Tribune publiée par Libération le 21 mai 2017
Depuis sa constitutionnalisation en 2000, la parité a permis d’augmenter la mixité dans la représentation politique – ce qui était son but premier – ainsi que dans toutes les sphères de l’Etat et de la société. Cette mixité est même quelquefois –mais encore trop rarement – paritaire, ce qui est le cas des gouvernements français depuis 2012.
S’agissant du nouveau gouvernement conduit par Edouard Philippe, de nombreux commentaires ont à juste titre souligné que la parité quantitative ne s’accompagnait pas d’une parité que l’on pourrait qualifié de qualitative. Autant de femmes que d’hommes certes, mais les unes et les autres ne se partagent pas des ministères à périmètre et à pouvoir équivalents.
Un tel constat qui pourrait être élargi à d’autres secteurs que celui de la politique tant institutionnelle que militante autorise à poser quelques questions.

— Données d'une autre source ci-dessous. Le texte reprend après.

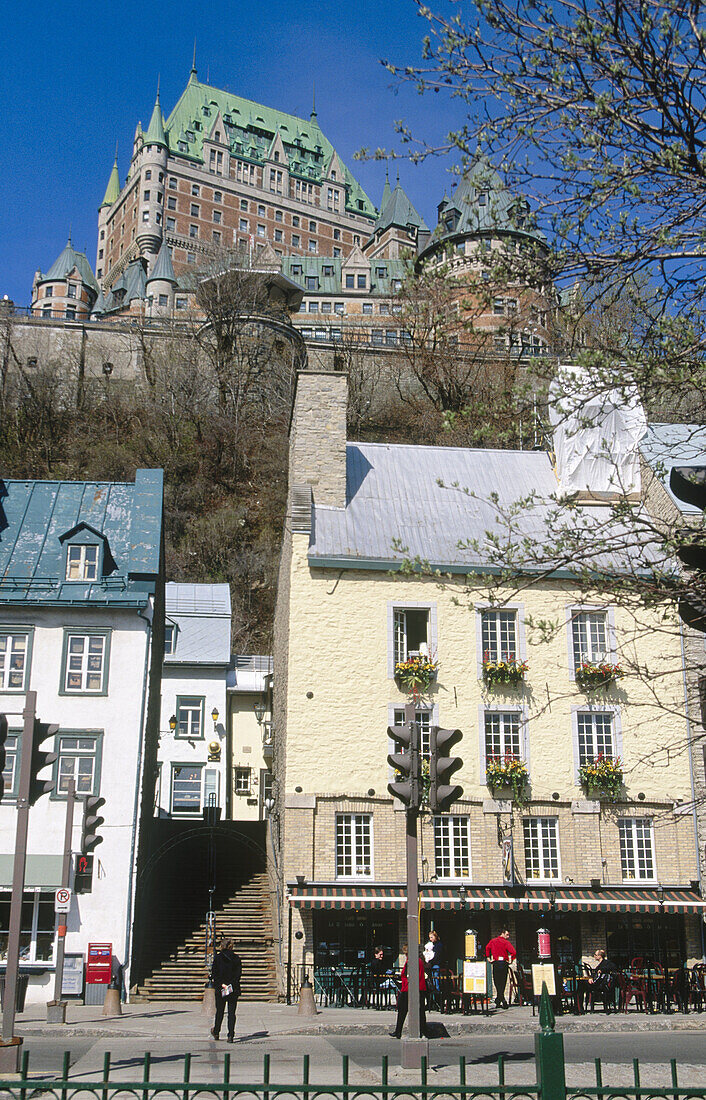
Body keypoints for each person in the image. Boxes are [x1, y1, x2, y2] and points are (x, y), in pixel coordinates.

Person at [389, 945, 429, 1038]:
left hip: (409, 989)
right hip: (420, 988)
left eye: (406, 954)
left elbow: (408, 976)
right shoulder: (420, 961)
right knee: (420, 1011)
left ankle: (398, 1031)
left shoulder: (411, 962)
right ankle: (424, 1031)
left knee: (402, 1010)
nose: (405, 956)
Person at [210, 938, 242, 1042]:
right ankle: (231, 1035)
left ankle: (216, 1031)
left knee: (220, 1011)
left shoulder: (218, 958)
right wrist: (230, 985)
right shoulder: (236, 958)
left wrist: (223, 985)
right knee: (231, 1013)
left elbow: (215, 974)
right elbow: (238, 974)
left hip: (221, 988)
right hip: (233, 988)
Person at [485, 928, 517, 1009]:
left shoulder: (493, 941)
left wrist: (488, 958)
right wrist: (511, 960)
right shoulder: (506, 942)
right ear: (502, 934)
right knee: (503, 982)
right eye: (507, 935)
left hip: (495, 963)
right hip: (504, 963)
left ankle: (499, 999)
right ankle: (502, 999)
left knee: (497, 981)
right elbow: (514, 952)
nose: (508, 936)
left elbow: (487, 948)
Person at [423, 930, 443, 1007]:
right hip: (430, 965)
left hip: (435, 965)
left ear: (435, 937)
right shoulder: (430, 945)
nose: (430, 939)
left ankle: (438, 1001)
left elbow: (437, 957)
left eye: (432, 937)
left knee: (435, 983)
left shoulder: (438, 945)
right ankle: (431, 1001)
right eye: (429, 937)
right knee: (429, 983)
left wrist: (430, 962)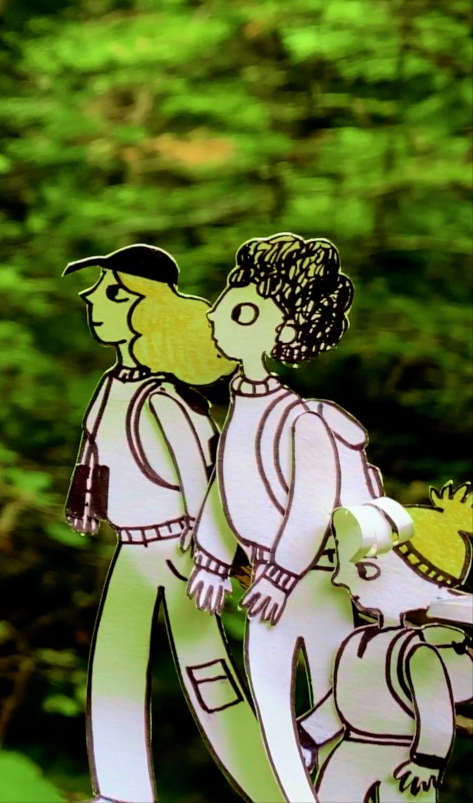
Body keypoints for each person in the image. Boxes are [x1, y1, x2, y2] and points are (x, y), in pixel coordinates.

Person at [62, 244, 282, 803]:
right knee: (113, 671)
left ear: (150, 312)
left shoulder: (166, 399)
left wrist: (223, 556)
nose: (92, 298)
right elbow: (96, 452)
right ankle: (118, 790)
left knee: (208, 678)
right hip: (130, 552)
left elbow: (209, 477)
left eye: (113, 291)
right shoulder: (114, 386)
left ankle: (273, 788)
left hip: (179, 552)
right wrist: (86, 502)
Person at [186, 233, 382, 803]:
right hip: (265, 588)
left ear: (286, 332)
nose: (221, 316)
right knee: (273, 714)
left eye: (243, 311)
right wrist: (211, 559)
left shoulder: (304, 422)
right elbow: (224, 494)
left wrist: (279, 575)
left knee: (335, 704)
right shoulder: (239, 412)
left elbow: (310, 510)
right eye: (226, 302)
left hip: (315, 583)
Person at [298, 487, 472, 802]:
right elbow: (341, 699)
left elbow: (435, 712)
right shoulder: (355, 641)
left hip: (405, 761)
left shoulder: (419, 652)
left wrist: (428, 761)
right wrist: (307, 737)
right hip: (351, 749)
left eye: (366, 571)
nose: (340, 581)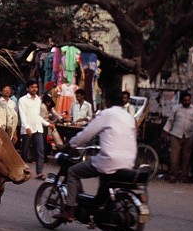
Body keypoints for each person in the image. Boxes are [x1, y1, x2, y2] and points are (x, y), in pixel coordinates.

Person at [58, 89, 137, 222]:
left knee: (72, 172)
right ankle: (98, 210)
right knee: (104, 183)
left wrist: (70, 145)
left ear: (107, 101)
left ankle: (69, 210)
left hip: (109, 160)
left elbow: (87, 134)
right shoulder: (128, 116)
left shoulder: (107, 114)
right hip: (129, 161)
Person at [163, 92, 193, 183]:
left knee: (186, 156)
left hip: (189, 135)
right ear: (181, 100)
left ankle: (184, 175)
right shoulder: (176, 108)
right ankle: (173, 175)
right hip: (176, 134)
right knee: (174, 156)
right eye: (185, 100)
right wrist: (166, 131)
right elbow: (170, 121)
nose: (187, 102)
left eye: (188, 100)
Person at [18, 79, 50, 179]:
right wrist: (26, 126)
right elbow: (22, 114)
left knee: (40, 150)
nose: (34, 89)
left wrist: (47, 123)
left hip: (37, 128)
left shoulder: (38, 100)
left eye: (36, 87)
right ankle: (22, 170)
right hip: (27, 128)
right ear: (28, 88)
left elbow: (38, 115)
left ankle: (39, 172)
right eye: (32, 87)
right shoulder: (22, 100)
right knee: (25, 150)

D’outil de l’égalité, la parité n’est-elle pas devenue l’outil de la perpétuation de l’inégalité ? D’ «habit de l’égalité », pour reprendre l’expression de la philosophe Geneviève Fraisse, la parité n’est-elle pas devenue l’habit, le déguisement de l’inégalité en égalité ?

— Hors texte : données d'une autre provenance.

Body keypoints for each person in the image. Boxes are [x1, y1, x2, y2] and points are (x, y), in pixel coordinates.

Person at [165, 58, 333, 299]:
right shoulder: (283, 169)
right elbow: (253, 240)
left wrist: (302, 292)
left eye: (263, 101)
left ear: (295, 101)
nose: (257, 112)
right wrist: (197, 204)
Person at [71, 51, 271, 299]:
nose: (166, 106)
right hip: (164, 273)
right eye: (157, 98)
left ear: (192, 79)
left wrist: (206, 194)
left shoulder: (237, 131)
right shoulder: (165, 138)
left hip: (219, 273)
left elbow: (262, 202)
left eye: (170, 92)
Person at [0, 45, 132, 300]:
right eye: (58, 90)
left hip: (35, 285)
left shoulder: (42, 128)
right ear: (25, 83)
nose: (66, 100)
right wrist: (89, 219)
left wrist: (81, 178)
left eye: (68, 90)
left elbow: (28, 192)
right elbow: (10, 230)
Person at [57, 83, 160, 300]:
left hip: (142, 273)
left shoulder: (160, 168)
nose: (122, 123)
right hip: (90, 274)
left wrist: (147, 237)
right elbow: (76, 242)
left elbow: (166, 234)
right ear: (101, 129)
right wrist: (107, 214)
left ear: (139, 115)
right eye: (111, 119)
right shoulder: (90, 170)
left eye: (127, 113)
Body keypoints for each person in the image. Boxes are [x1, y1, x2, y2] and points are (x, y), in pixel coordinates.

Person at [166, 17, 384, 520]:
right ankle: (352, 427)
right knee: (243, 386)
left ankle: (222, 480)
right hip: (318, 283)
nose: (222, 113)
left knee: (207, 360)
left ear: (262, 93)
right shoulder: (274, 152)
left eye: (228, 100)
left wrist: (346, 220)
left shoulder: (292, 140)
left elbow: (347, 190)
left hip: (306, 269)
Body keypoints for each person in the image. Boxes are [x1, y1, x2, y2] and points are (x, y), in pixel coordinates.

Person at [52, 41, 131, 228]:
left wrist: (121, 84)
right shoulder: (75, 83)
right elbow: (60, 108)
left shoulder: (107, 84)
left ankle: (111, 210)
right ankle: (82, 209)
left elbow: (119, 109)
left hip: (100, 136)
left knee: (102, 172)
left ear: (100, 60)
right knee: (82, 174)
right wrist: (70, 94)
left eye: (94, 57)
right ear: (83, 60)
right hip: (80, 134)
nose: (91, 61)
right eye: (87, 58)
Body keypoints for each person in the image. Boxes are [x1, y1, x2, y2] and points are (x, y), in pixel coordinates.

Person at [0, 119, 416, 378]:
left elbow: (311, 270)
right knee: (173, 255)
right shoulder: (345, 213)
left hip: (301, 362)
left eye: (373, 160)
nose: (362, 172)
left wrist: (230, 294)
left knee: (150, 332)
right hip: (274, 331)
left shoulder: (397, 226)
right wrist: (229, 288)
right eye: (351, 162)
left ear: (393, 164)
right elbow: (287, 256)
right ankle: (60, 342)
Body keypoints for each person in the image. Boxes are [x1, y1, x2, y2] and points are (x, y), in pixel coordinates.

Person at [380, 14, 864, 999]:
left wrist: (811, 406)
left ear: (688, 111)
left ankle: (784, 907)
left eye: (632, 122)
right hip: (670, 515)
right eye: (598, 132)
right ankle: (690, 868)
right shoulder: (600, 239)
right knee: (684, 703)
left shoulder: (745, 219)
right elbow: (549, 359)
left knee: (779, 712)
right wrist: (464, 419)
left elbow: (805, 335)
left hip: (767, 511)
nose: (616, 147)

C’est en effet une parité pervertie qui nous est proposée, réduite à une conception quantitative. La parité constitutionnalisée a produit du chiffre, mais elle n’a pas, en tout cas pas assez, produit de l’égalité de pouvoir.
L’enjeu de l’égalité entre les femmes et les hommes est un enjeu démocratique et politique et, comme tel, il renvoie non pas à une seule parité arithmétique, mais bien à une exigence d’égalité de pouvoir. Il ne suffit donc pas qu’il y ait autant de femmes que d’hommes, il faut aussi que femmes et hommes exercent le pouvoir à part égale. Or c’est bien là que se jouent les résistances, dans le partage de l’exercice du pouvoir, qu’il s’agisse du pouvoir politique, du pouvoir de représentation, des pouvoirs économique, financier, culturel, intellectuel, social … Il n’y a guère que le pouvoir domestique – celui du travail du même nom ou du souci des enfants et de la famille – que les hommes sont encore trop nombreux à laisser aux femmes, alors que celles-ci sont disposées à le partager davantage !

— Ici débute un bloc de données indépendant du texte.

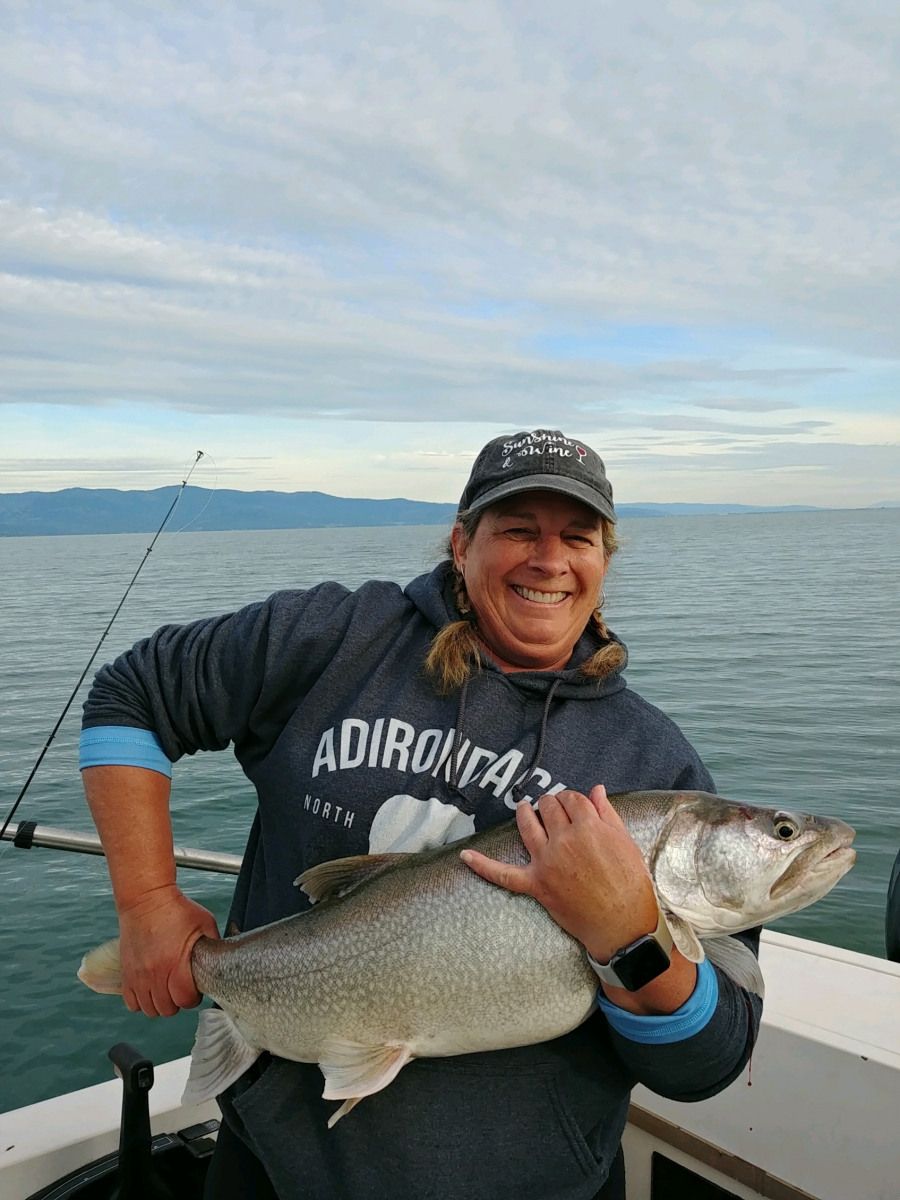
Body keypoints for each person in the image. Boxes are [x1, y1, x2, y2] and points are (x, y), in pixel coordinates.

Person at [80, 427, 762, 1200]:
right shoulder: (336, 640)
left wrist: (632, 938)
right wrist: (147, 901)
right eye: (518, 530)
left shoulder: (653, 768)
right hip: (273, 1169)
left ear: (604, 559)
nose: (549, 559)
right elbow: (132, 694)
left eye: (578, 537)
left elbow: (706, 1065)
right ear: (461, 543)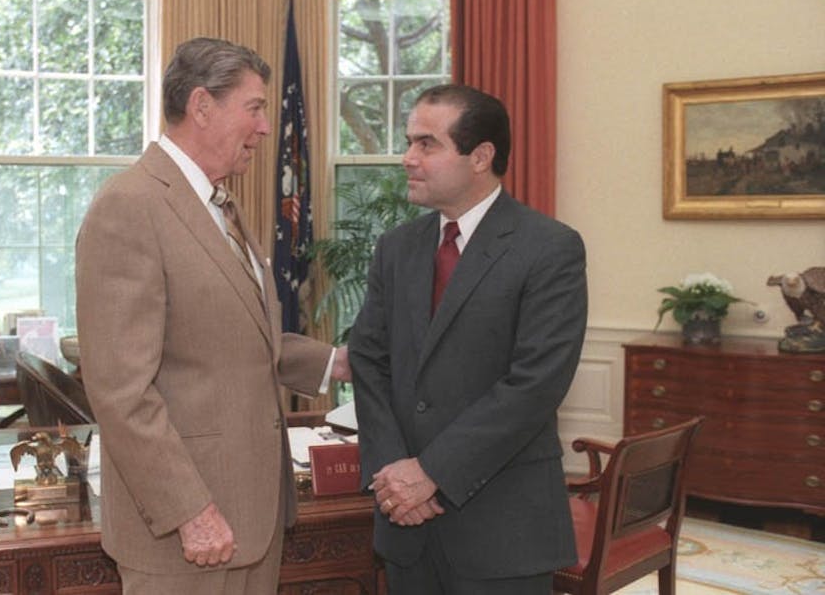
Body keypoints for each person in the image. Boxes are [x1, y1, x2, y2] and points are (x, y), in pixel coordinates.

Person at [76, 36, 351, 594]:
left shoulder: (219, 203)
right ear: (201, 105)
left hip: (251, 516)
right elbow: (120, 391)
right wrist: (190, 510)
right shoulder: (130, 206)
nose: (265, 128)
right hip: (188, 531)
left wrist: (337, 363)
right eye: (253, 108)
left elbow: (234, 334)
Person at [348, 84, 587, 594]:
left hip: (503, 528)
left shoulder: (549, 248)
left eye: (426, 144)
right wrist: (394, 473)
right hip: (405, 524)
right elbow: (369, 360)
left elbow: (535, 384)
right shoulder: (397, 248)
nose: (408, 158)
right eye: (409, 142)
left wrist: (432, 473)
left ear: (480, 157)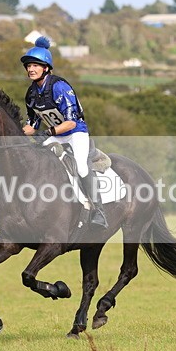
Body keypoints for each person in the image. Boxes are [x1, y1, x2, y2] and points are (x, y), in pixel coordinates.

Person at [20, 36, 108, 229]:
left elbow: (70, 122)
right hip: (54, 135)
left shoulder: (59, 87)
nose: (31, 69)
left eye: (35, 65)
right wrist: (15, 134)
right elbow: (32, 126)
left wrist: (48, 131)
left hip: (76, 132)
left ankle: (99, 211)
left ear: (46, 68)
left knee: (82, 167)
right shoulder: (31, 93)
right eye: (28, 66)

Obligés par la Constitution de capituler sur le quantitatif, la plupart des hommes résistent encore sur le qualitatif, ultime mais farouche résistance face à laquelle la parité n’est peut-être pas – plus- ni le mot juste ni l’outil adéquat.
Le moment n’est-il pas venu de (re)mettre sur le devant de la scène le mot égalité, un mot qui dérange davantage, car il est plus difficile de faire supporter une réduction arithmétique à ce principe politique et républicain.
L’égalité qui n’est jamais une donnée, mais toujours une conquête et dont la mise en en œuvre, la réalisation concrète ne s’effectuent que sous la contrainte, que cette contrainte s’exerce par une loi, ou résulte d’actions conduites par des collectifs qui pourraient se (re)mettre en mouvement, (ou en marche, pourquoi pas), maintenant et ici, soit autant dans les bureaux qu’au Parlement, autant dans les usines que dans les conseils d’administration, autant dans les cuisines que dans les palais de la République.